▸ **WHAT THE EXERCISE ASKS**
Format the items as a numbered list, from the first line through the line containing "common name: Aniseed funnel", with that line included. Leave out blank lines.

----- INPUT RECORDS

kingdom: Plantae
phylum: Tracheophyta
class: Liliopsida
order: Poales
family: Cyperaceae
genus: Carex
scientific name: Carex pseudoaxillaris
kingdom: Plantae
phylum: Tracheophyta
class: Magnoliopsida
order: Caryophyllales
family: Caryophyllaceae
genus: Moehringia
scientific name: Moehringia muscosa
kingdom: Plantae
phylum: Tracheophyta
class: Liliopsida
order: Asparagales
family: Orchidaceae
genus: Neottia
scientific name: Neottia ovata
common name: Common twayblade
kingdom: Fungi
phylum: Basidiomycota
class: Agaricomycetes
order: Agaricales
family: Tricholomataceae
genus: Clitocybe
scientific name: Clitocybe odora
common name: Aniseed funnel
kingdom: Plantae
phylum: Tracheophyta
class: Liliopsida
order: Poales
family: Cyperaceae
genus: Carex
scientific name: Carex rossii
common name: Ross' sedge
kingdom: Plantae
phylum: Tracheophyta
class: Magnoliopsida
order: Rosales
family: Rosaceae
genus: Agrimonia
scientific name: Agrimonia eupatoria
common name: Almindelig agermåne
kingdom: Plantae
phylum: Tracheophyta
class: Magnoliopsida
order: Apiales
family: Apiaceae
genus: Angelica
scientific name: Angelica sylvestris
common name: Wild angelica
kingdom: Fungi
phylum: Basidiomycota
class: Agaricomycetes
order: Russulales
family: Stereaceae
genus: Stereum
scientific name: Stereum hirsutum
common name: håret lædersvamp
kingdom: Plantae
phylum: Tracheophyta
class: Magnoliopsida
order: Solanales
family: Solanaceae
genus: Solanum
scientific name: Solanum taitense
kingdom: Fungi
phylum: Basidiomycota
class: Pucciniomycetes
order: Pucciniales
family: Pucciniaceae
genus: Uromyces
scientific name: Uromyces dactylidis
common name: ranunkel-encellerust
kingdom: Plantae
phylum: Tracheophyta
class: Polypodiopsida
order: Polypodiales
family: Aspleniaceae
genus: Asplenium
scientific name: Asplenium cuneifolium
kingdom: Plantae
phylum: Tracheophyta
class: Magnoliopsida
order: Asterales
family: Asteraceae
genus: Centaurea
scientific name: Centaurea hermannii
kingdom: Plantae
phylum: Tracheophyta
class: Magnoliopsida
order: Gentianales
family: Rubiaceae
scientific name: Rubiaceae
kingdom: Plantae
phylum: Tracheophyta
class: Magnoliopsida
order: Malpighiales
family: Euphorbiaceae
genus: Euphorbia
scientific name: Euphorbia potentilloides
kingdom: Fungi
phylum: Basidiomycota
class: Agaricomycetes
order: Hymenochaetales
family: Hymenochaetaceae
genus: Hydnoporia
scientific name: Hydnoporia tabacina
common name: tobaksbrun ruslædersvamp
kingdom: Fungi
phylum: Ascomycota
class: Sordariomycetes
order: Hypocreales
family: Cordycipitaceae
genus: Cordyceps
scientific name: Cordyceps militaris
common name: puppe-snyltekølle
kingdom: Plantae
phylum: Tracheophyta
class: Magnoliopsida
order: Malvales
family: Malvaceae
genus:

----------

▸ **SOLVED EXERCISE**
1. kingdom: Plantae
2. phylum: Tracheophyta
3. class: Liliopsida
4. order: Poales
5. family: Cyperaceae
6. genus: Carex
7. scientific name: Carex pseudoaxillaris
8. kingdom: Plantae
9. phylum: Tracheophyta
10. class: Magnoliopsida
11. order: Caryophyllales
12. family: Caryophyllaceae
13. genus: Moehringia
14. scientific name: Moehringia muscosa
15. kingdom: Plantae
16. phylum: Tracheophyta
17. class: Liliopsida
18. order: Asparagales
19. family: Orchidaceae
20. genus: Neottia
21. scientific name: Neottia ovata
22. common name: Common twayblade
23. kingdom: Fungi
24. phylum: Basidiomycota
25. class: Agaricomycetes
26. order: Agaricales
27. family: Tricholomataceae
28. genus: Clitocybe
29. scientific name: Clitocybe odora
30. common name: Aniseed funnel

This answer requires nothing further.